Alignment research, especially research on practical alignment methods for current AI systems, contributes significantly to AI progress, and will do so even more in the coming future. For instance, alignment research will probably be a major contributor to building automated researchers, since evaluating research is a hard task and there are all kinds of ways AIs could perform adversarial optimization against our evaluation schemes. Automated AI researchers will further accelerate AI progress, and could even lead to a fast takeoff.
What if we fail to align the automated researchers? First, I find it unlikely that the first line of automated researchers will be so capable that failing to align them will pose serious risks, e.g. they will try to deceive the evaluator but get caught relatively easily, and will simply be deemed useless. If the alignment of automated AI researchers is so hard that we can’t solve it for a long time, (although it will likely happen at some point anyways) then we could get more time to make societal preparations for AGI, and to research alignment in a way that’s transferable to future systems. I would consider this a positive outcome.
This gets us to the question: is it possible to do alignment research that doesn’t contribute significantly to the current AI progress but helps with aligning the future systems that will be developed during a fast takeoff? One promising direction is to create general alignment benchmarks, which will serve as both a target for optimization and a way to measure progress in the future. When automated researchers arrive, they can be used to optimize the alignment benchmarks in the same way they are used to optimize for capabilities. The amount of resources we invest into researching alignment would depend on our estimate of how much is needed to achieve sufficient alignment, which would also be crucially informed by results on the alignment benchmarks that measure progress.

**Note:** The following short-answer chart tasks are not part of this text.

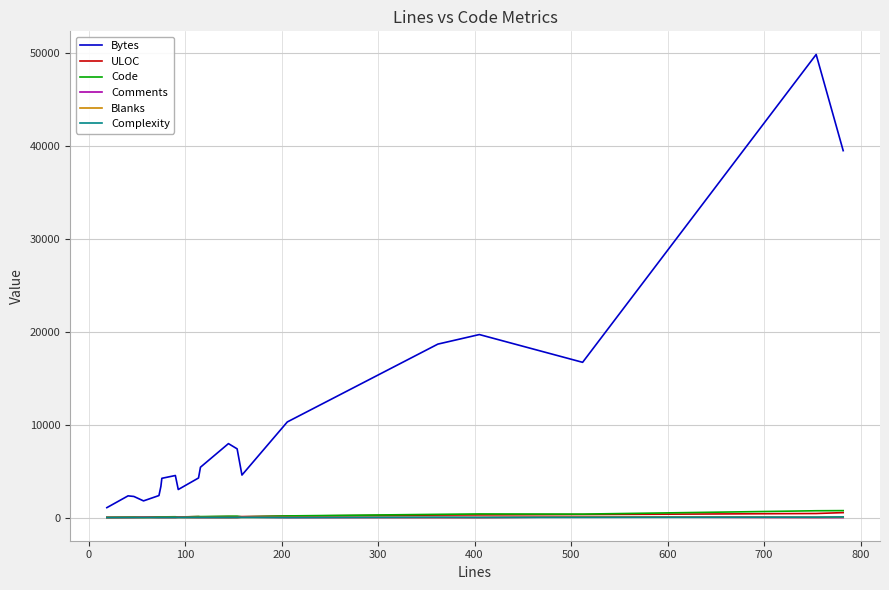

What is the sum of all Blanks values?

261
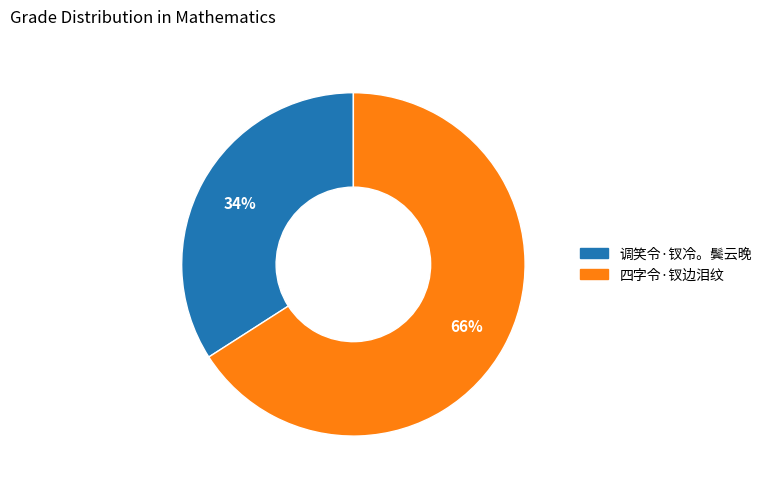

Do 调笑令·钗冷。鬓云晚 and 四字令·钗边泪纹 together represent more than half of the pie?

Yes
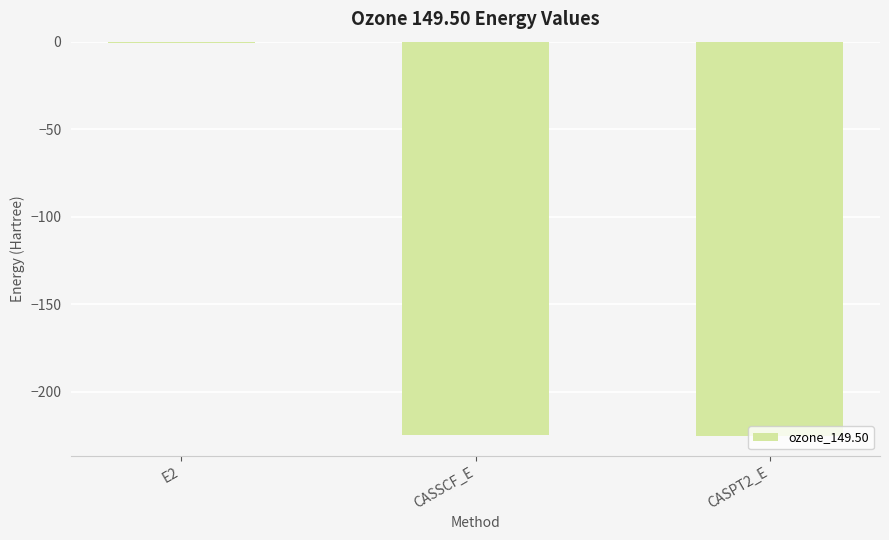

What is the sum of the values at CASPT2_E and CASSCF_E?

-449.8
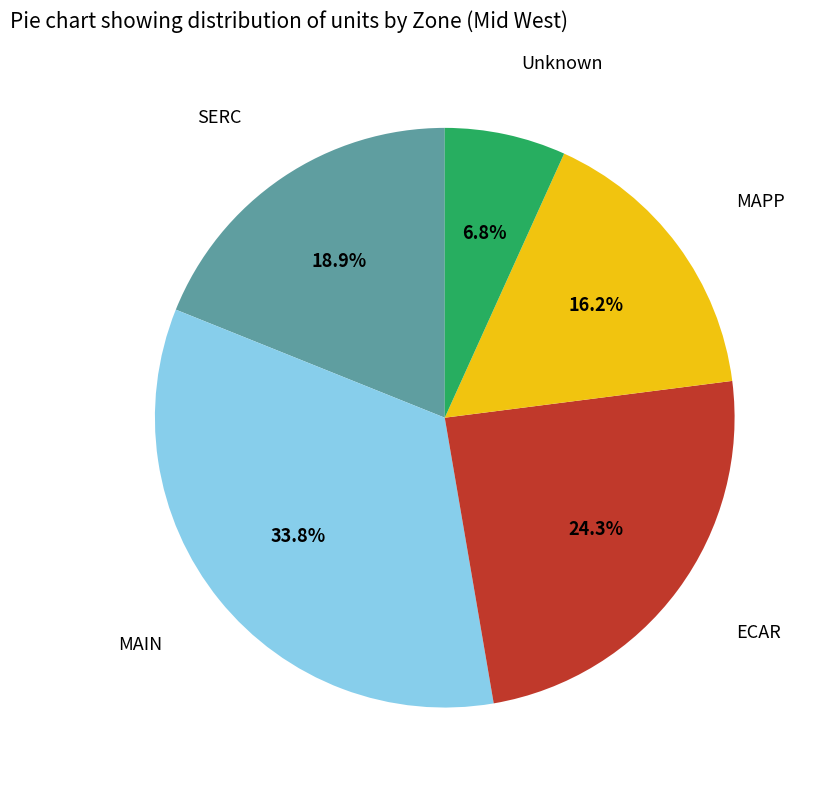

What is the ratio of the value at Unknown to the value at SERC?

0.4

What might these general alignment benchmarks look like? First, we probably need a family of benchmarks that test different aspects of alignment, such as honesty, goal stability, etc. Second, it should be extremely robust against adversarial optimization, since we will use them as targets for optimization by automated researchers. Consider a naive benchmark where we give coding problems and check if the AI system solves them without cheating. But how do we check if the AI is cheating? This is basically the alignment problem itself. One potential remedy would be to create problems that are intentionally injected with vulnerabilities that the AI system could exploit, a.k.a. honeypots, and check if the AI system finds and exploits them. But this is quite limited in scope. To test superhuman cheating, we would need to create superhumanly complex and realistic vulnerabilities, which seems quite difficult. As such, we probably need the help of capable, trustworthy AI systems to help us create the alignment benchmarks for new AI systems. We shouldn’t aim at creating a static alignment benchmark today that will work for all future systems, but rather, we need to create a process for continuously creating and updating alignment benchmarks, or more generally, a way to automate alignment research.

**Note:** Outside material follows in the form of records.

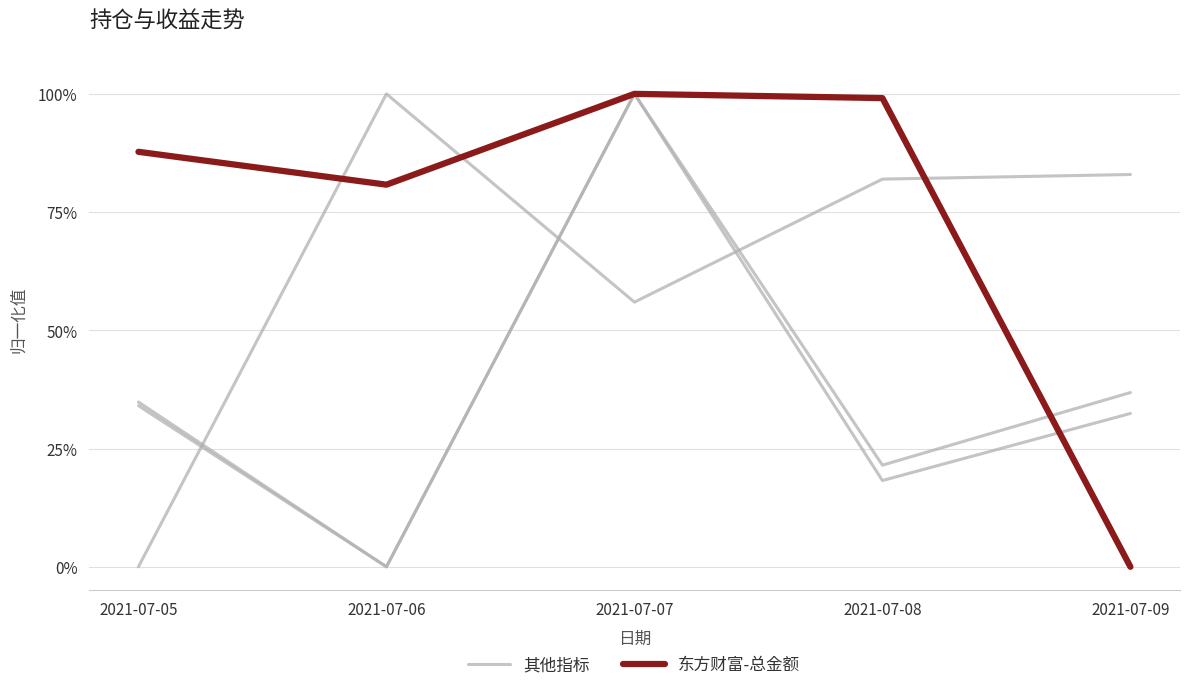

How many categories are shown in the chart?

5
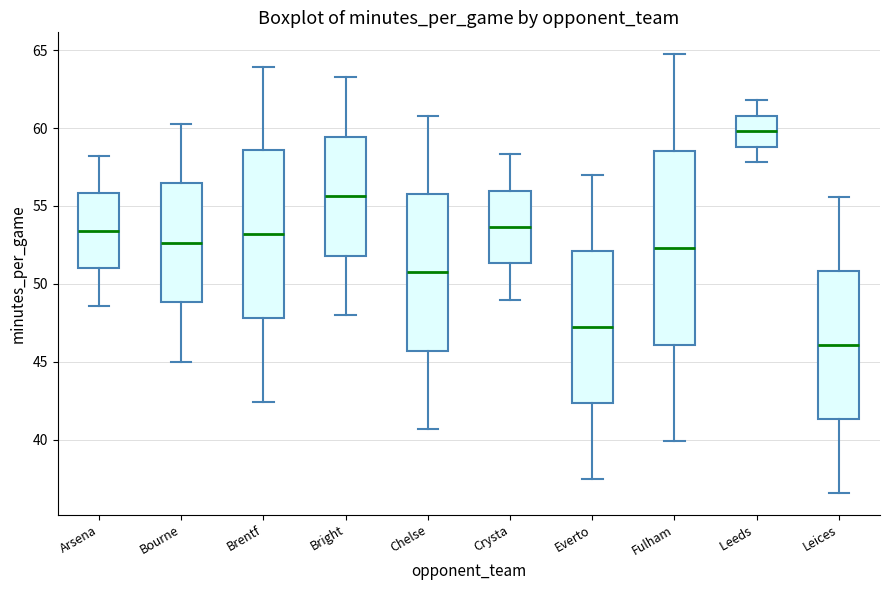

Which box has the highest median line?

Leeds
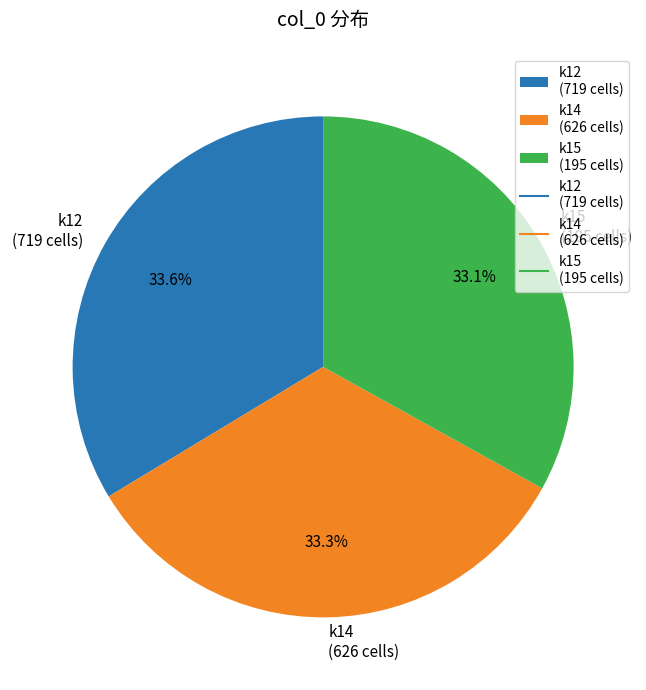

Does any single category account for the majority?

No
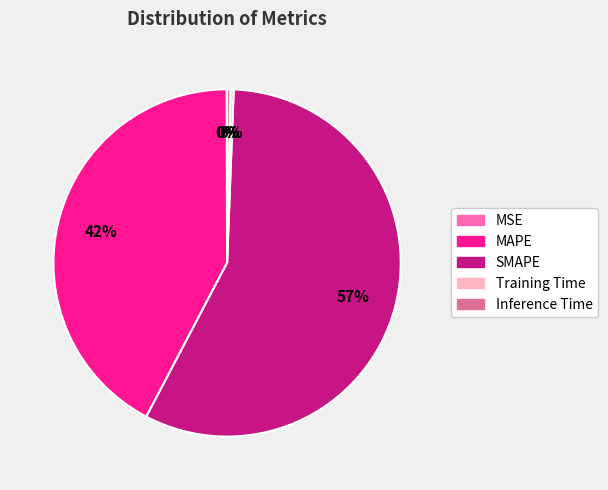

To the nearest percent, what is the average slice percentage?

20%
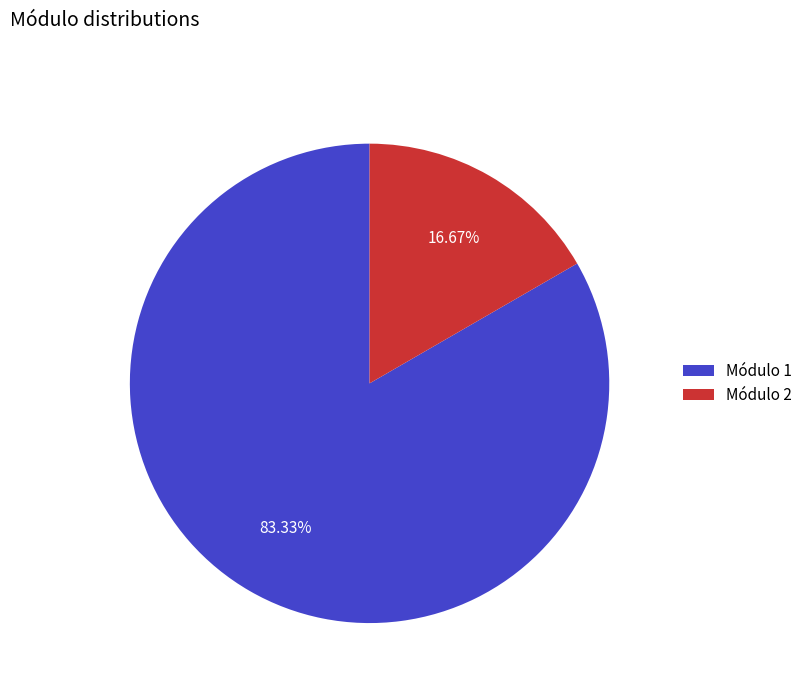

How many slices are in this pie chart?

2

It’s possible that research on practical alignment methods of current AI systems is still valuable because it can provide insights and techniques that are applicable to future systems. However, if the future research loop with automated researchers is much more powerful than the current alignment research loop, then current progress on alignment doesn’t seem to matter much, i.e. “one year of progress on alignment today will be achieved in one day in the future”. I don’t think this logic applies to benchmark creation, because creating good benchmarks seems like a task that requires deep understanding and philosophizing, which might not be easily automatable. The extent to which current alignment methods transfers to future alignment also depends heavily on how similar the AI systems created by automated researchers will be to the current systems. Perhaps more importantly, researching practical alignment today can provide unexpected insights about how we should evaluate alignment, which informs the design of general alignment benchmarks. Moreover, certain methods might turn out to be so inefficient in practice that it’s unlikely to contribute significantly to current AI progress, but whose experiments with current systems can still provide useful insights for future alignment research.
Some caveats:
- Creating a general alignment benchmark might also accelerate practical alignment of current AI systems. However, I think it’s more important to consider its massive usefulness in aligning future AI systems with automated researchers.
- Doing research to optimize robust alignment benchmarks might be so hard, that we need an AI system with capability $n+1$ to find successful alignment methods for an AI system with capability $n$. If this is the case, then we would need extra resources to ensure that the automated researchers are performing research without deception, or other dangerous activities (or it might just be impossible to supervise them even with all our resources put into supervision).
Much of the research on scalable alignment, especially scalable oversight, already are targeted towards evaluating alignment methods of superhuman AIs, or at least considers it heavily in its work. We should continue to prioritize this line of research, as it seems crucial for tackling alignment with future automated researchers.